== Excerpted data ==

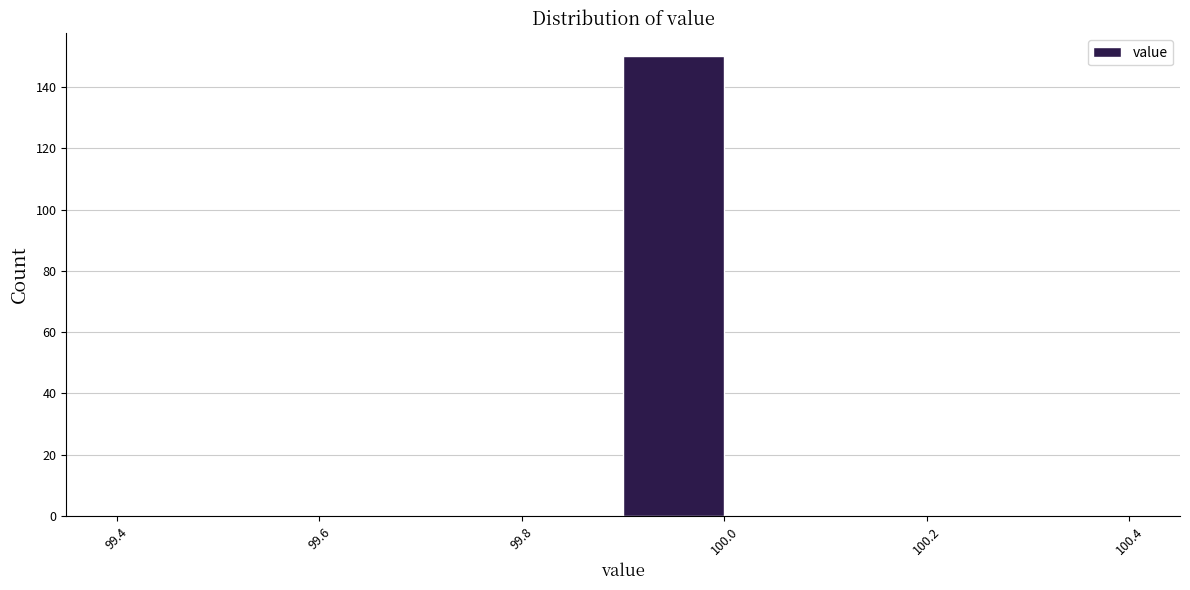

Reading left to right, transcribe this chart: for each bar, give the range it covers on the x-axis and its height. The values are not printed on the chart, so give them approximately, as read against the axis.

99.4 to 99.5: 0
99.5 to 99.6: 0
99.6 to 99.7: 0
99.7 to 99.8: 0
99.8 to 99.9: 0
99.9 to 100.0: 150
100.0 to 100.1: 0
100.1 to 100.2: 0
100.2 to 100.3: 0
100.3 to 100.4: 0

===

**What the task asks:**
Pull out every line of the records above that contains the word "approximately". Case counts.

**Result:**
Reading left to right, transcribe this chart: for each bar, give the range it covers on the x-axis and its height. The values are not printed on the chart, so give them approximately, as read against the axis.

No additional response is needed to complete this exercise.